Cet expert de politique énergétique du Parti libéral-radical et président de l’entreprise électrique Onyx est persuadé que cette augmentation va se poursuivre. «D’une part parce que la population augmente et, de l’autre, précisément parce que les diverses mesures prévues sont destinées à augmenter la consommation: nous pensons simplement aux voitures électriques ou au remplacement des chauffages à mazout par des sondes thermiques.»

Scepticisme aussi du côté du Forum nucléaire suisse, qui se bat pour le maintien de l’atome. «Pour compenser 40% de l’électricité produite par les installations nucléaires, il faudra probablement se rabattre sur des importations massives et sur les centrales à gaz. Nous sommes donc convaincus que l’énergie nucléaire indigène reste la meilleure option, que ce soit au niveau économique, de la sécurité de l’approvisionnement et des émissions de CO2», soutient Roland Bilang, directeur de l’association.

Légitimation populaire

Si l’avenir énergétique garde des zones d’ombre, on ne sait pas non plus quand les centrales nucléaires seront fermées. «Le Conseil fédéral veut encore reporter sa décision de plusieurs années. Selon nous, ce n’est pas un bon choix, parce que sans une date définitive, il est plus difficile de faire pression pour accélérer le développement des énergies renouvelables», affirme Eric Nussbaumer.

Alors que socialistes et Verts poussent à un abandon rapide du nucléaire, les partisans de l’atome n’ont pas perdu espoir. «Je pense que ce serait une erreur de fermer toutes les portes trop rapidement, aussi parce que des technologies nucléaires plus sûres peuvent être mises au point ces prochains années, soutient Rolf Büttiker. Un virage aussi radical vers un avenir aussi incertain devrait au moins être légitimé par un vote populaire.»

Après la catastrophe de Fukushima, le gouvernement et une majorité du centre et de la gauche du Parlement ont décidé de renoncer à la construction de nouvelles centrales nucléaires.

Une décision sur la date de fermeture des cinq installations existantes n’a cependant pas encore été prise.
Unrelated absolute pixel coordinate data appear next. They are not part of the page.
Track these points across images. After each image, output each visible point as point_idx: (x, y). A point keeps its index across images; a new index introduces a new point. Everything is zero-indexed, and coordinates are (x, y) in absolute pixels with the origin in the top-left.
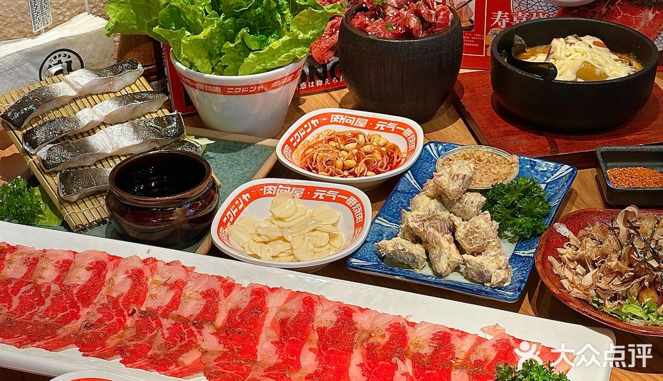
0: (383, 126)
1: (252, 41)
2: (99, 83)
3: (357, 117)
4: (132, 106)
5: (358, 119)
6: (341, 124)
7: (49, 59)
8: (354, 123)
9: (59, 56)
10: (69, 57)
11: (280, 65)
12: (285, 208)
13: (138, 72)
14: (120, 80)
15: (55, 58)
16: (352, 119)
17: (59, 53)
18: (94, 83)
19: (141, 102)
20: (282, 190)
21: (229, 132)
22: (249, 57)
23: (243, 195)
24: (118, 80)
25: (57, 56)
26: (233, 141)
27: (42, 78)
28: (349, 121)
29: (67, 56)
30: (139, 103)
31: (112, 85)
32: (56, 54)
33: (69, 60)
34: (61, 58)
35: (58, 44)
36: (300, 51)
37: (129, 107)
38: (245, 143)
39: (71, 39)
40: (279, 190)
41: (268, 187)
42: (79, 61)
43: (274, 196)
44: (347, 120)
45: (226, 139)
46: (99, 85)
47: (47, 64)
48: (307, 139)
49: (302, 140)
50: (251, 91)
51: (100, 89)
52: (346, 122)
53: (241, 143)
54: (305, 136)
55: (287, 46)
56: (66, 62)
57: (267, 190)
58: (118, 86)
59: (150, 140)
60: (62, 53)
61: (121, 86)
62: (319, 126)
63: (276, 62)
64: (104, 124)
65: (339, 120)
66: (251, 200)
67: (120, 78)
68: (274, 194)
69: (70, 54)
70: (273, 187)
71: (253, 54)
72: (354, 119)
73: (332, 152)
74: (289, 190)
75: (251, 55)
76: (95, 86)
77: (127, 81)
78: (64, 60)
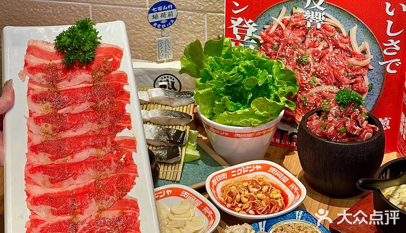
0: (293, 187)
1: (230, 104)
2: (164, 99)
3: (285, 175)
4: (167, 118)
5: (285, 176)
6: (274, 175)
7: (161, 77)
8: (281, 178)
9: (168, 77)
10: (173, 79)
11: (240, 125)
12: (181, 208)
13: (191, 100)
14: (179, 101)
15: (165, 77)
16: (281, 175)
17: (168, 76)
18: (161, 98)
19: (174, 117)
20: (191, 197)
21: (217, 153)
22: (223, 113)
23: (168, 190)
24: (176, 101)
25: (166, 77)
26: (214, 160)
27: (155, 86)
28: (279, 175)
29: (172, 79)
30: (173, 117)
31: (172, 102)
32: (166, 76)
33: (173, 81)
34: (168, 79)
35: (167, 71)
36: (254, 121)
37: (166, 117)
38: (218, 163)
39: (176, 70)
40: (190, 196)
41: (185, 192)
42: (178, 83)
43: (185, 199)
44: (279, 174)
45: (212, 157)
46: (164, 100)
47: (159, 79)
48: (246, 175)
49: (242, 174)
50: (221, 134)
51: (164, 102)
52: (277, 175)
53: (217, 162)
54: (246, 173)
55: (249, 115)
56: (171, 82)
57: (184, 194)
58: (176, 104)
59: (160, 140)
60: (170, 76)
61: (177, 105)
62: (259, 170)
63: (238, 122)
64: (149, 121)
65: (274, 172)
66: (170, 195)
67: (179, 100)
68: (186, 198)
69: (175, 78)
70: (188, 193)
71: (227, 113)
72: (283, 175)
73: (239, 188)
74: (194, 200)
75: (225, 113)
76: (161, 100)
77: (182, 103)
78: (170, 80)
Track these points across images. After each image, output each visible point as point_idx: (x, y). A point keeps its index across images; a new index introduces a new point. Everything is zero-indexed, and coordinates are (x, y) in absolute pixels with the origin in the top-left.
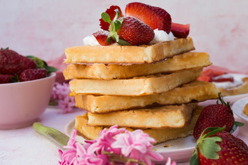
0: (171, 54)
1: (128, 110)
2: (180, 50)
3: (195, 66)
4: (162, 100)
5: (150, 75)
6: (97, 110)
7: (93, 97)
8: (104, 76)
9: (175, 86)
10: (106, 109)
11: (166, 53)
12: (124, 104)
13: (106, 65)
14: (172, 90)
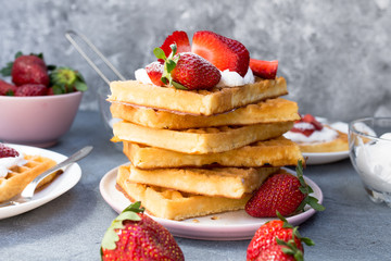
0: (244, 102)
1: (180, 168)
2: (261, 96)
3: (276, 120)
4: (226, 161)
5: (213, 127)
6: (140, 165)
7: (137, 146)
8: (151, 125)
9: (245, 143)
10: (151, 164)
11: (235, 101)
12: (176, 161)
13: (156, 110)
14: (240, 149)
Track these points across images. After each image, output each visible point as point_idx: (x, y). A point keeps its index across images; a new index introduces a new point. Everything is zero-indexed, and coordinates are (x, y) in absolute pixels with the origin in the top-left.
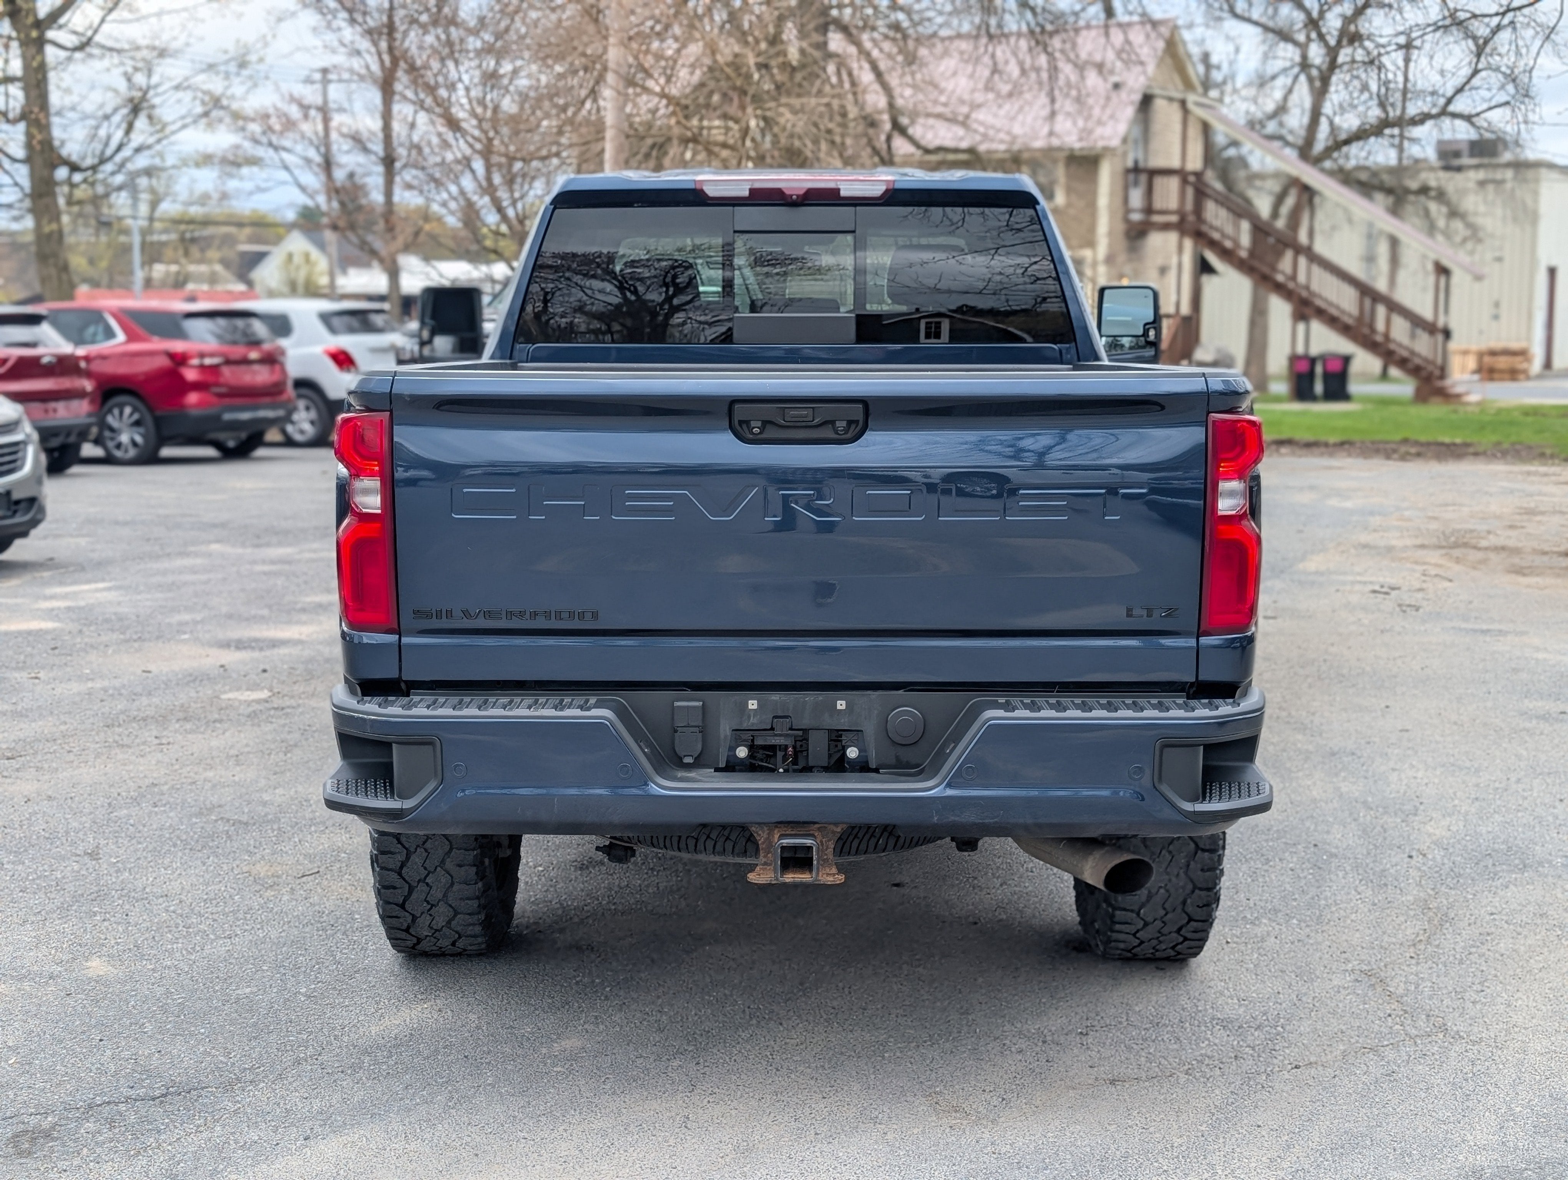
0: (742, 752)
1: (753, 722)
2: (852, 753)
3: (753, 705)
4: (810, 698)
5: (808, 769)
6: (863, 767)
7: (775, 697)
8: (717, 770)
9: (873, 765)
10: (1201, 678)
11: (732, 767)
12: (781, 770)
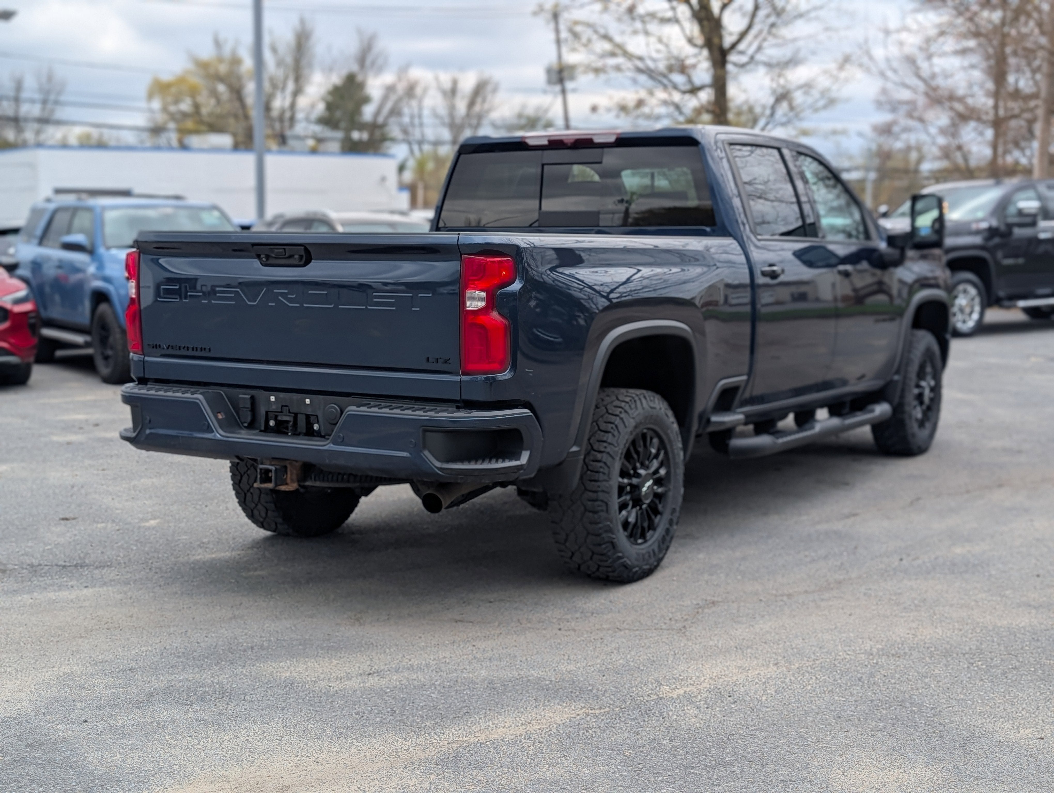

Une durée de vie de 40 ans maximum était prévue initialement. Actuellement, le gouvernement penche pour 50 ans. Dans ce cas, la dernière centrale serait fermée en 2034.

Selon le projet mis en consultation jusqu’à fin janvier 2013, la consommation sera réduites d’un tiers d’ici à 2035 et de presque la moitié d’ici à 2050.

Les mesures d’économie frapperont surtout les combustibles fossiles (pétrole, gaz et charbon), qui couvrent environ 70% de la demande totale.

Cette part devrait descendre au-dessous de 50% d’ici à 2050, alors que le reste de la demande sera assuré presque exclusivement par des sources énergétiques renouvelables.